Collected data
################

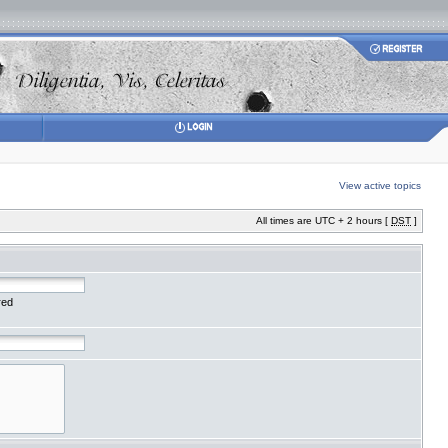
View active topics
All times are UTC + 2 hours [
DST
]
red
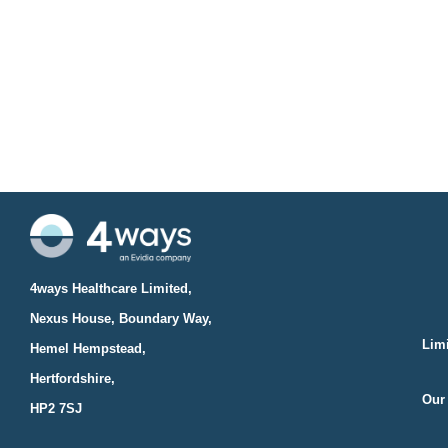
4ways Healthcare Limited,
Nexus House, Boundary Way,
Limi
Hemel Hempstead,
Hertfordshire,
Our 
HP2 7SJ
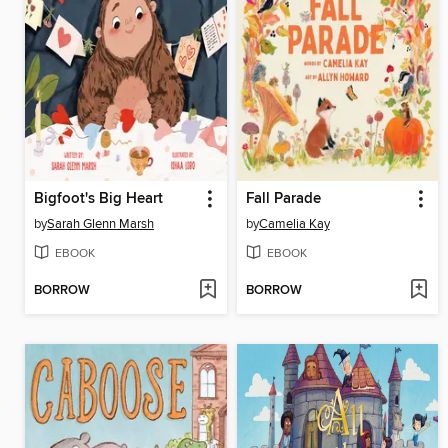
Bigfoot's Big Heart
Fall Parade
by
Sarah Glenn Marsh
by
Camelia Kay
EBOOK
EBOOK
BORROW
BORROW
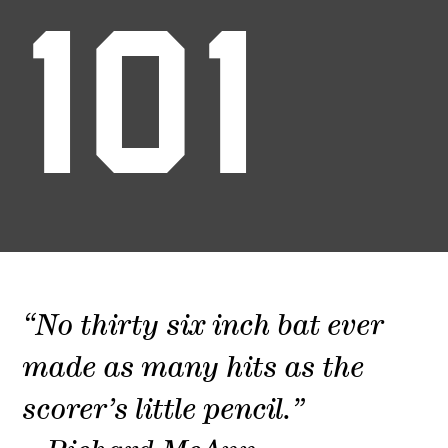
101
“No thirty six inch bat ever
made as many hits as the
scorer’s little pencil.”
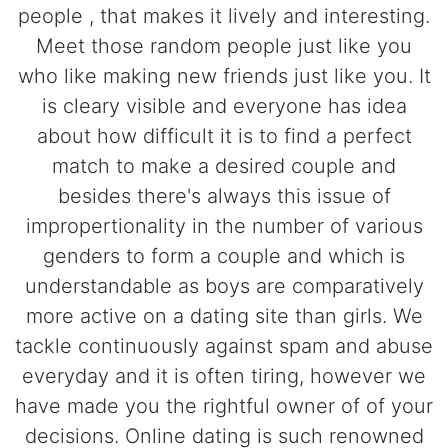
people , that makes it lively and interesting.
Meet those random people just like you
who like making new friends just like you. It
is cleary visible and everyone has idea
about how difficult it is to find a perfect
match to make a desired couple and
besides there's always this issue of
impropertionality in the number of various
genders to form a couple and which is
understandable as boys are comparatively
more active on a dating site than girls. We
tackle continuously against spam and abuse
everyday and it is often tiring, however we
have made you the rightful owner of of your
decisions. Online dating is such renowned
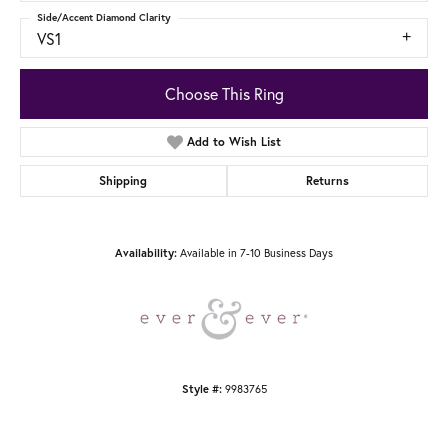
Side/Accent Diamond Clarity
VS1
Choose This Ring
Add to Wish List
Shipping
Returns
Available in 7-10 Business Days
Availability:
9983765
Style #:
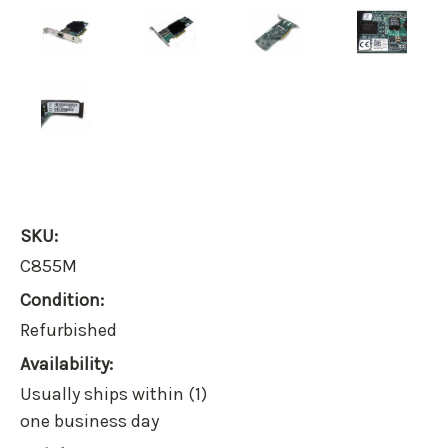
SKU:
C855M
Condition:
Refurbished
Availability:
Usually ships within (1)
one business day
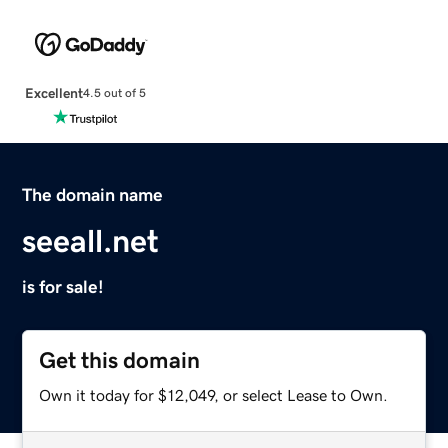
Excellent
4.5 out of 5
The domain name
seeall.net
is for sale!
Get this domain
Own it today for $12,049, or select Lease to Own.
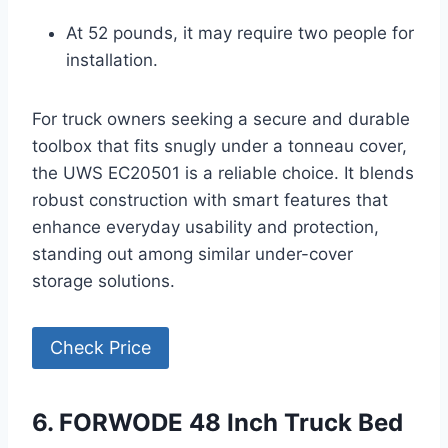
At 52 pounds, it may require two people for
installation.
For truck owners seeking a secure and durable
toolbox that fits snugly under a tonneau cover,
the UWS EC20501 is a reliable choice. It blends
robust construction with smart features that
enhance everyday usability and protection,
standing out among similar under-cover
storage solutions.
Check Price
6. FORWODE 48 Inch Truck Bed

################

=== INSTRUCTION ===
A word-for-word transcript of the entries above is needed, with pictures removed.

=== WRITTEN RESPONSE ===
View active topics
All times are UTC + 2 hours [
DST
]
red
4ways Healthcare Limited,
Nexus House, Boundary Way,
Limi
Hemel Hempstead,
Hertfordshire,
Our 
HP2 7SJ
Bigfoot's Big Heart
Fall Parade
by
Sarah Glenn Marsh
by
Camelia Kay
EBOOK
EBOOK
BORROW
BORROW
101
“No thirty six inch bat ever
made as many hits as the
scorer’s little pencil.”
people , that makes it lively and interesting.
Meet those random people just like you
who like making new friends just like you. It
is cleary visible and everyone has idea
about how difficult it is to find a perfect
match to make a desired couple and
besides there's always this issue of
impropertionality in the number of various
genders to form a couple and which is
understandable as boys are comparatively
more active on a dating site than girls. We
tackle continuously against spam and abuse
everyday and it is often tiring, however we
have made you the rightful owner of of your
decisions. Online dating is such renowned
Side/Accent Diamond Clarity
VS1
Choose This Ring
Add to Wish List
Shipping
Returns
Available in 7-10 Business Days
Availability:
9983765
Style #:
SKU:
C855M
Condition:
Refurbished
Availability:
Usually ships within (1)
one business day
Excellent
4.5 out of 5
The domain name
seeall.net
is for sale!
Get this domain
Own it today for $12,049, or select Lease to Own.
At 52 pounds, it may require two people for
installation.
For truck owners seeking a secure and durable
toolbox that fits snugly under a tonneau cover,
the UWS EC20501 is a reliable choice. It blends
robust construction with smart features that
enhance everyday usability and protection,
standing out among similar under-cover
storage solutions.
Check Price
6. FORWODE 48 Inch Truck Bed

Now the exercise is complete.